Figure 5. Adipocyte autophagy loss activates NRF2‐EPHX1 pathway and alters intratissual oxylipin balance.

1. Differential gene expression in visceral adipocytes from water‐treated WT and Atg7 ^Ad animals 2 weeks after tamoxifen treatment.
2. Differential gene expression in visceral adipocytes from DSS‐treated WT and Atg7 ^Ad animals on day 7 post‐DSS treatment.
3. Venn diagram of commonly regulated genes between Atg7‐deficient and Atg7‐sufficient adipocytes during water or DSS treatment.
4. GSEA enrichment analysis between Atg7‐deficient and Atg7‐sufficient adipocytes during DSS treatment.
5. Fold change expression of NRF2‐target genes in primary visceral adipocytes on day 7 after DSS induction from normalized counts of RNAseq dataset (n = 6/group).
6. Representative immunoblot for NRF2 protein expression and quantification (n = 16–18/group).
7. Transcriptional expression of Ephx1 and Ephx2 in visceral adipocytes on day 7 after DSS induction (n = 20–25/group).
8. Representative immunoblot of EPHX1 and EPHX2 in gonadal adipose tissues on day 7 after DSS induction.

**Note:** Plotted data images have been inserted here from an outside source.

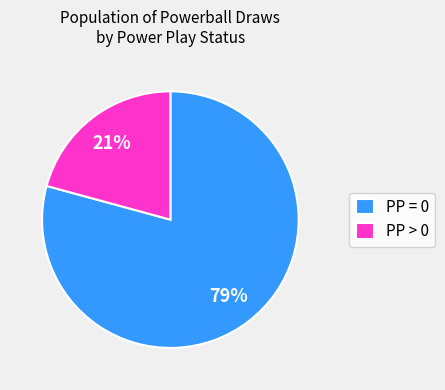

Is it true that PP > 0 is 21% of the pie?

True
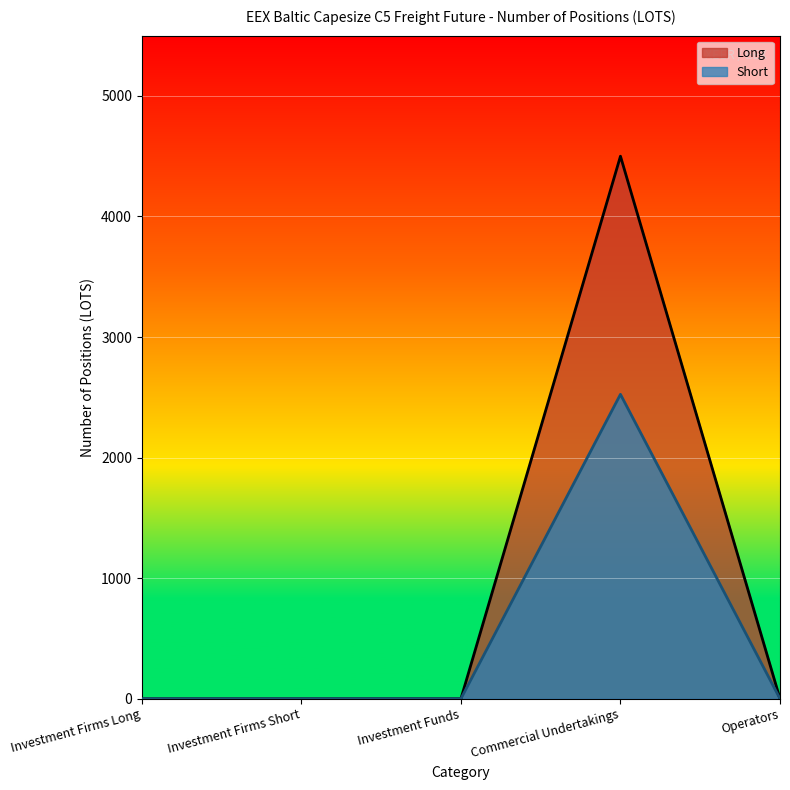

Does the chart display data point markers on the line(s)?

No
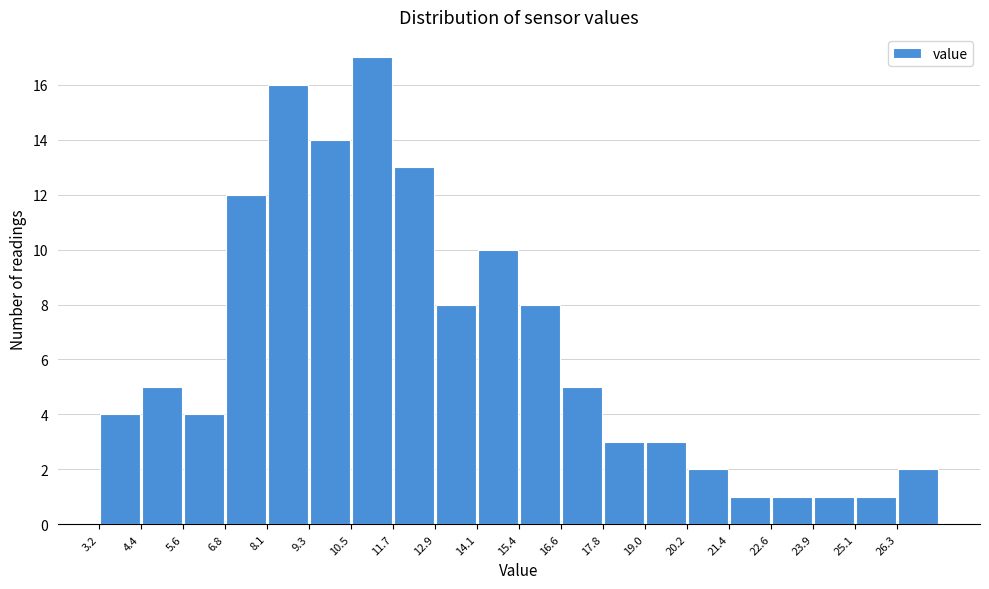

Which range on the x-axis has the tallest bar?

10.4 to 11.8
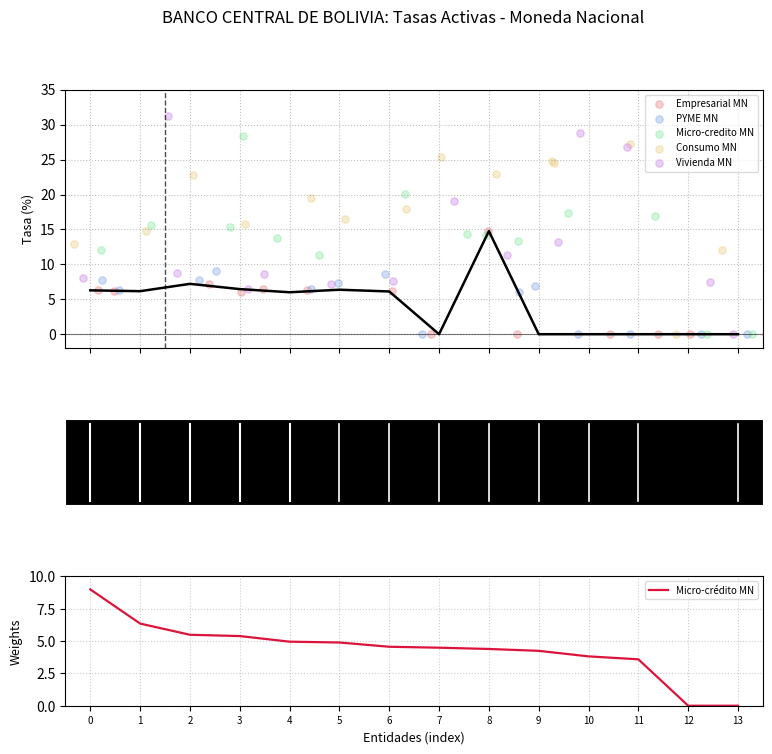

Which series has the widest spread of Y values?

Vivienda MN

Asterix indicating nonspecific band (n = 14–18/group).
9. Schematic overview of cytochrome P450‐EPHX oxylipin pathway.
10. Normalized fold change differences in epoxy fatty acid precursor fatty acids, docosahexaenoic acid (DHA), arachidonic acid (AA), and linoleic acid (LA) in mWAT and gWAT (n = 13–14/group).
11. Normalized ratios of epoxy fatty acid to their corresponding diol fatty acid pairs in mWAT and gWAT (n = 6–8/group).

Data are represented as mean ± s.e.m. (E–H, L) Unpaired Student's t‐test. (J, K) Two‐way ANOVA. *P < 0.05, **P < 0.01, ***P < 0.001, ****P < 0.0001.

Source data are available online for this figure.